EXERCISE DESCRIPTION: In the listing, from its first line through the line with "deployment, satellite broadband launches and", replace "satellite broadband" with "satellite internet" and give those lines again with nothing else changed.
───── DATA FOR THE TASK
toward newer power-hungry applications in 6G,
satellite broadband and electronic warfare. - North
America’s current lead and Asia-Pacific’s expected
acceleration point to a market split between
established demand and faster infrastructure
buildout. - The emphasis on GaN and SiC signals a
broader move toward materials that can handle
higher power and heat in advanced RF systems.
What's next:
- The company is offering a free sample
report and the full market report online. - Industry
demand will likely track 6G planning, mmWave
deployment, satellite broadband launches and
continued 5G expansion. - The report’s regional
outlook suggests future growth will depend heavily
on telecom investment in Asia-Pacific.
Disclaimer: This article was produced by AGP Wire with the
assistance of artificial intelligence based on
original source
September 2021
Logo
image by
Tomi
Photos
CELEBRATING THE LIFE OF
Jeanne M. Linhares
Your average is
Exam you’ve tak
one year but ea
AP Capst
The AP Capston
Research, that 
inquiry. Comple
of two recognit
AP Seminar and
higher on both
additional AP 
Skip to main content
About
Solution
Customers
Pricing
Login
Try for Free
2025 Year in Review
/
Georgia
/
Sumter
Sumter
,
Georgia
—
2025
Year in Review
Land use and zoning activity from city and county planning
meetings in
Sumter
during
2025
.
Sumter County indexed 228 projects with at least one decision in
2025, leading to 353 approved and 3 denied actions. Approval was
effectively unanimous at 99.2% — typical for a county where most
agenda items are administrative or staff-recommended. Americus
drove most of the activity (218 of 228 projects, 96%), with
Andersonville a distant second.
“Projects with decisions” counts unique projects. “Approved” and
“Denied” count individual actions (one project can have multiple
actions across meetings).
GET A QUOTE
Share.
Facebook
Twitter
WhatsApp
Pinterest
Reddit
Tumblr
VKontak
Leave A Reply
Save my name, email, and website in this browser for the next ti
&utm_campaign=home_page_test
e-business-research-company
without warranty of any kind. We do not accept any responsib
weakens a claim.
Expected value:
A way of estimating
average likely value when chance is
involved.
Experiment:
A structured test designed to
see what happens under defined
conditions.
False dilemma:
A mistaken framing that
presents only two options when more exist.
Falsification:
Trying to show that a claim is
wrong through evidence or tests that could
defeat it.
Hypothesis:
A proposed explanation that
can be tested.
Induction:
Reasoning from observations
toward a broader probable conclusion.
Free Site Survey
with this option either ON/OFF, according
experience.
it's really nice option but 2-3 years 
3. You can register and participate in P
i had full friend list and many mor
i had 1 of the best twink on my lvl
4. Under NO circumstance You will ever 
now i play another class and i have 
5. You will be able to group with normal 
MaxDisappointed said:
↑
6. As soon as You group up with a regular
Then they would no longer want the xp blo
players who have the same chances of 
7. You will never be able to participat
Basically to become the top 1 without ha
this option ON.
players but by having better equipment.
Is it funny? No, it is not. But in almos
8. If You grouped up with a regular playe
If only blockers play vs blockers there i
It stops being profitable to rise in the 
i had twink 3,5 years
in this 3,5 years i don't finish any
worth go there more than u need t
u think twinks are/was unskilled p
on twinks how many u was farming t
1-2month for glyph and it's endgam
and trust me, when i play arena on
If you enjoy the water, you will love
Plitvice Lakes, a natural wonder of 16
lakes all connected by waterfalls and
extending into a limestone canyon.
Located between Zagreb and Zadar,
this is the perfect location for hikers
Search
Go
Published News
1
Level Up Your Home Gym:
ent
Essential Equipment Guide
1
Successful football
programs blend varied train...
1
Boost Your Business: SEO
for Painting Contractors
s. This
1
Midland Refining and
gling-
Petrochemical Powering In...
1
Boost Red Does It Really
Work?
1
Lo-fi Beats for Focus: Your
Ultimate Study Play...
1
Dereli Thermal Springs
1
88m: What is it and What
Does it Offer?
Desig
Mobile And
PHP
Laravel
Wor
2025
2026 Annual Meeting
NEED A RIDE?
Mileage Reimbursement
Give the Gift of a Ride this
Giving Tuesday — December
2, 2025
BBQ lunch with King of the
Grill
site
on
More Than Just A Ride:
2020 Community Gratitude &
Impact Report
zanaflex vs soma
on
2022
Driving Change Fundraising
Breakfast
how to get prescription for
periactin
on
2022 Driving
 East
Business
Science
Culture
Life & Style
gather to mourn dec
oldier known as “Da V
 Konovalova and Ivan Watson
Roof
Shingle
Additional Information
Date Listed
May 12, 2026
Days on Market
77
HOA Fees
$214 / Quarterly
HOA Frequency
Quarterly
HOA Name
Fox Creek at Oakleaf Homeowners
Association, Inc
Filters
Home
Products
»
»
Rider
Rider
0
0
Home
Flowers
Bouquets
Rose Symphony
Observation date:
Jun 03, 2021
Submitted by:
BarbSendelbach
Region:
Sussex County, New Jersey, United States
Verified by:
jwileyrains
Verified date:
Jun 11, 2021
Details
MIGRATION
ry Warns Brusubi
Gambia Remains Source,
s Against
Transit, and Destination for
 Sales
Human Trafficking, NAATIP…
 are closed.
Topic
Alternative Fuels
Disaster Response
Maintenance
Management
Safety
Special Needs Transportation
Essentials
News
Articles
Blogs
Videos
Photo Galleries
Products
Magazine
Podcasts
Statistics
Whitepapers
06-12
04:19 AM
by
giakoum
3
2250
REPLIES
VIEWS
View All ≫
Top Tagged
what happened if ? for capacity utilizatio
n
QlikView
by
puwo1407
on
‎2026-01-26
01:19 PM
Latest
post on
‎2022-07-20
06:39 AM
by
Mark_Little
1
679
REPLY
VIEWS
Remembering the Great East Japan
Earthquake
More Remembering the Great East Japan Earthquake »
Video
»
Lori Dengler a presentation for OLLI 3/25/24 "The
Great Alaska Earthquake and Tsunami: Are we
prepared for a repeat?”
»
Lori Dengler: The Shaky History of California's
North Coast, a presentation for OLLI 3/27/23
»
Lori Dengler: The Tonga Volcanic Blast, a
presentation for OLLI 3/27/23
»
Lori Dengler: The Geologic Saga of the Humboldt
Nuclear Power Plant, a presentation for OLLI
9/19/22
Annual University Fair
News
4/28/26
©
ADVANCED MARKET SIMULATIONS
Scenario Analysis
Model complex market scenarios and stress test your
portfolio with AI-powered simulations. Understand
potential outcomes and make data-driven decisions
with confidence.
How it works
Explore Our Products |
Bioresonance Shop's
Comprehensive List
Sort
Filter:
──────────
TASK ANSWER:
toward newer power-hungry applications in 6G,
satellite internet and electronic warfare. - North
America’s current lead and Asia-Pacific’s expected
acceleration point to a market split between
established demand and faster infrastructure
buildout. - The emphasis on GaN and SiC signals a
broader move toward materials that can handle
higher power and heat in advanced RF systems.
What's next:
- The company is offering a free sample
report and the full market report online. - Industry
demand will likely track 6G planning, mmWave
deployment, satellite internet launches and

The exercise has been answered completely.